Scritto da Valentina Vannini |    Maggio 2004    |    Pag.

Giornalista pubblicista. Laureata alla Facoltà di Scienze Politiche "Cesare Alfieri" di Firenze, è esperta in comunicazione e giornalismo on line. Collabora dal 2003 con l'Ufficio comunicazione istituzionale di Unicoop Firenze alla redazione del sito internet della cooperativa, di cui dal maggio 2015 è anche responsabile e coordinatrice redazionale.

Dal maggio 2008 cura la rubrica Socialità dell'Informatore. In questi anni per Unicoop ha anche curato l'editing e il coordinamento redazionale di vari opuscoli e pubblicazioni per campagne di solidarietà e progetti socio- culturali della cooperativa.

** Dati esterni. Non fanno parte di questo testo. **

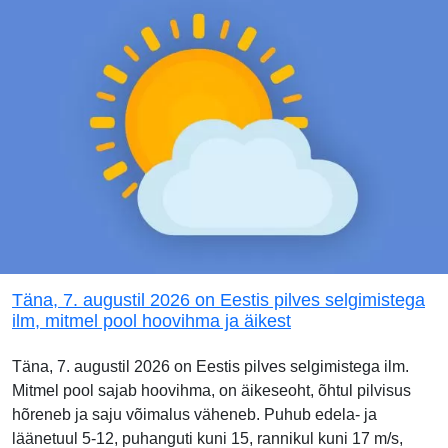
Täna, 7. augustil 2026 on Eestis pilves selgimistega
ilm, mitmel pool hoovihma ja äikest
Täna, 7. augustil 2026 on Eestis pilves selgimistega ilm.
Mitmel pool sajab hoovihma, on äikeseoht, õhtul pilvisus
hõreneb ja saju võimalus väheneb. Puhub edela- ja
läänetuul 5-12, puhanguti kuni 15, rannikul kuni 17 m/s,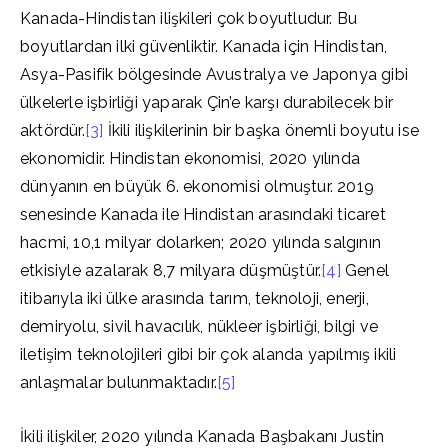
Kanada-Hindistan ilişkileri çok boyutludur. Bu
boyutlardan ilki güvenliktir. Kanada için Hindistan,
Asya-Pasifik bölgesinde Avustralya ve Japonya gibi
ülkelerle işbirliği yaparak Çin’e karşı durabilecek bir
aktördür.
[3]
İkili ilişkilerinin bir başka önemli boyutu ise
ekonomidir. Hindistan ekonomisi, 2020 yılında
dünyanın en büyük 6. ekonomisi olmuştur. 2019
senesinde Kanada ile Hindistan arasındaki ticaret
hacmi, 10,1 milyar dolarken; 2020 yılında salgının
etkisiyle azalarak 8,7 milyara düşmüştür.
[4]
Genel
itibarıyla iki ülke arasında tarım, teknoloji, enerji,
demiryolu, sivil havacılık, nükleer işbirliği, bilgi ve
iletişim teknolojileri gibi bir çok alanda yapılmış ikili
anlaşmalar bulunmaktadır.
[5]
İkili ilişkiler, 2020 yılında Kanada Başbakanı Justin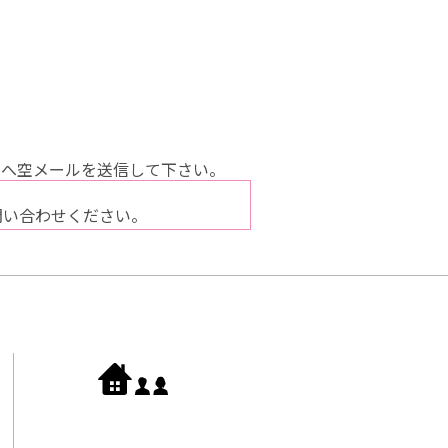
へ空メールを送信して下さい。
問い合わせください。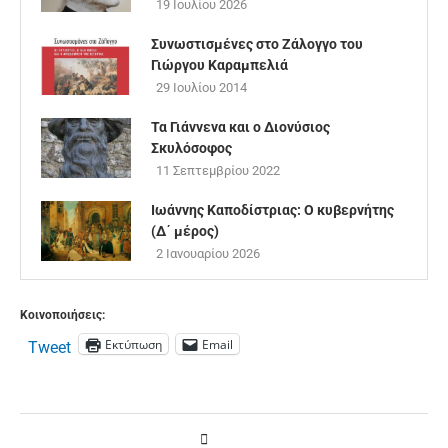
19 Ιουλίου 2026
Συνωστισμένες στο Ζάλογγο του
Γιώργου Καραμπελιά
29 Ιουλίου 2014
Τα Γιάννενα και ο Διονύσιος
Σκυλόσοφος
11 Σεπτεμβρίου 2022
Ιωάννης Καποδίστριας: Ο κυβερνήτης
(Δ΄ μέρος)
2 Ιανουαρίου 2026
Κοινοποιήσεις:
Εκτύπωση
Email
Tweet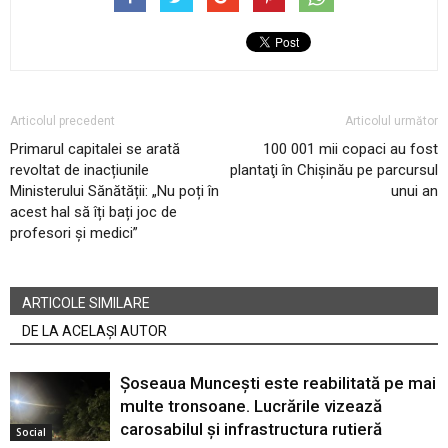
Articolul precedent
Articolul următor
Primarul capitalei se arată
100 001 mii copaci au fost
revoltat de inacțiunile
plantaţi în Chişinău pe parcursul
Ministerului Sănătății: „Nu poți în
unui an
acest hal să îți bați joc de
profesori și medici”
ARTICOLE SIMILARE
DE LA ACELAȘI AUTOR
Șoseaua Muncești este reabilitată pe mai
multe tronsoane. Lucrările vizează
carosabilul și infrastructura rutieră
Social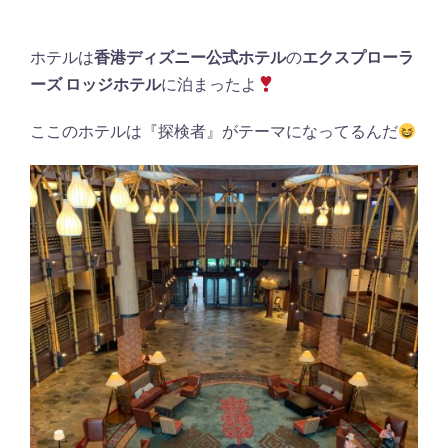
ホテルは
香港ディズニー公式ホテル
の
エクスプローラ
ーズ ロッジホテル
に泊まったよ
ここのホテルは『探検者』がテーマになってるんだ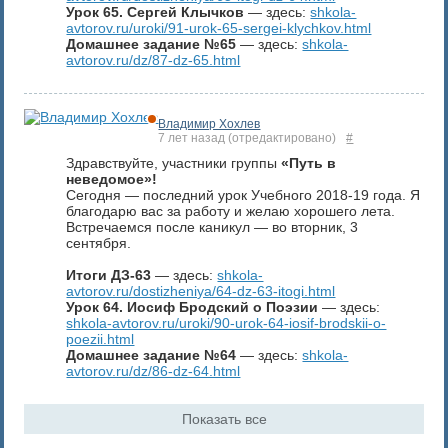
Урок 65. Сергей Клычков
— здесь:
shkola-
avtorov.ru/uroki/91-urok-65-sergei-klychkov.html
Домашнее задание №65
— здесь:
shkola-
avtorov.ru/dz/87-dz-65.html
Владимир Хохлев
7 лет назад
(отредактировано)
#
Здравствуйте, участники группы
«Путь в
неведомое»!
Сегодня — последний урок Учебного 2018-19 года. Я
благодарю вас за работу и желаю хорошего лета.
Встречаемся после каникул — во вторник, 3
сентября.
Итоги ДЗ-63
— здесь:
shkola-
avtorov.ru/dostizheniya/64-dz-63-itogi.html
Урок 64. Иосиф Бродский о Поэзии
— здесь:
shkola-avtorov.ru/uroki/90-urok-64-iosif-brodskii-o-
poezii.html
Домашнее задание №64
— здесь:
shkola-
avtorov.ru/dz/86-dz-64.html
Показать все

Con soli 500 punti, pari a 10 euro, i soci hanno la possibilità di sostenere un progetto in un'oasi naturalistica della Toscana. Si può scegliere tra partecipare alla realizzazione di un percorso naturalistico tra le Balze del Valdarno o di un percorso botanico nella riserva naturale di Acquerino Cantagallo, sostenere la costruzione del camminamento nell'oasi naturale del Chiarone oppure di un Giardino delle Farfalle all'interno dell'oasi di Gabbianello, sul lago di Bilancino, inaugurata lo scorso 21 marzo. Dall'altra parte, Coop per ogni donazione eroga un ulteriore contributo di 10 euro.

A spasso per le oasi
Nella precedente edizione
del catalogo premi sono state quasi 600 le donazioni fatte, di cui più di 230 per l'oasi del Chiarone, quasi 140 per quella di Gabbianello, oltre 100 per Acquerino Cantagallo, circa 100 per le Balze del Valdarno. La donazione dà diritto ad una visita guidata gratuita dell'oasi (per nucleo familiare oppure per 3 o 4 persone, dipende dall'oasi). Si avrà così l'opportunità di scoprire questi angoli di Toscana, trascorrendo una giornata tra splendidi paesaggi, ricchi di bellezze faunistiche e botaniche. In questo periodo, ad esempio, all'oasi di Gabbianello è possibile osservare uccelli migratori come il cavaliere d'Italia o il falco pescatore, magari mentre stiamo facendo un'escursione a piedi o in mountain bike. In estate sono previste proiezioni naturalistiche serali, corsi di bird watching e fotografia naturalistica. Ideale per una gita fuori porta con la famiglia l'oasi del Chiarone, sul Lago di Massaciuccoli. In primavera è possibile ascoltare tra i canneti il canto del forapaglie castagnolo, del falco della palude, della garzetta e, dalla seconda metà di aprile, arriva il tarabusino, uccello simbolo dell'oasi.

A chi ama la vita nel bosco consigliamo la riserva naturale Acquerino Cantagallo, nel comune di Prato, con i suoi castagneti e alberi monumentali come il faggione di Luogomano e i numerosi cervi, di cui in autunno si possono ascoltare i bramiti d'amore. A causa del cattivo tempo dei mesi scorsi molte delle gite in programma nelle Balze del Valdarno sono saltate, ma con la nuova stagione si riparte. Si potranno visitare le Balze del Comune di Reggello ed ammirare così queste formazioni geologiche sagomate da madre natura nel corso di centinaia di migliaia di anni, vere e proprie opere architettoniche naturali, oppure fare un'escursione nella riserva naturale di Vallombrosa o, più impegnativa ma certamente non meno interessante, nella foresta di Sant'Antonio tra i faggi ed i castagni, i caratteristici balzi rocciosi e fossi.